Every line of the records that holds the word "KiCad" should be copied out.

Start of RAW DATA

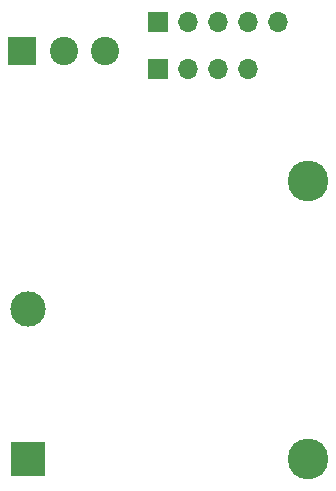
<source format=gbr>
%TF.GenerationSoftware,KiCad,Pcbnew,5.1.10*%
%TF.CreationDate,2021-06-08T01:23:06+10:00*%
%TF.ProjectId,mail-to-telegram,6d61696c-2d74-46f2-9d74-656c65677261,v1.0*%
%TF.SameCoordinates,Original*%
%TF.FileFunction,Soldermask,Bot*%
%TF.FilePolarity,Negative*%
%FSLAX46Y46*%
G04 Gerber Fmt 4.6, Leading zero omitted, Abs format (unit mm)*
G04 Created by KiCad (PCBNEW 5.1.10) date 2021-06-08 01:23:06*
%MOMM*%
%LPD*%
G01*
G04 APERTURE LIST*
%ADD10C,3.450000*%
%ADD11C,3.000000*%
%ADD12R,3.000000X3.000000*%
%ADD13O,1.700000X1.700000*%
%ADD14R,1.700000X1.700000*%
%ADD15C,2.400000*%
%ADD16R,2.400000X2.400000*%
G04 APERTURE END LIST*
D10*
%TO.C,BT1*%
X146720000Y-89000000D03*
X146720000Y-112500000D03*
D11*
X123000000Y-99800000D03*
D12*
X123000000Y-112500000D03*
%TD*%
D13*
%TO.C,J2*%
X141620000Y-79500000D03*
X139080000Y-79500000D03*
X136540000Y-79500000D03*
D14*
X134000000Y-79500000D03*
%TD*%
D13*
%TO.C,J1*%
X144160000Y-75500000D03*
X141620000Y-75500000D03*
X139080000Y-75500000D03*
X136540000Y-75500000D03*
D14*
X134000000Y-75500000D03*
%TD*%
D15*
%TO.C,J3*%
X129500000Y-78000000D03*
X126000000Y-78000000D03*
D16*
X122500000Y-78000000D03*
%TD*%
M02*

</source>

End of RAW DATA

**YOUR RESPONSE**
%TF.GenerationSoftware,KiCad,Pcbnew,5.1.10*%
G04 Created by KiCad (PCBNEW 5.1.10) date 2021-06-08 01:23:06*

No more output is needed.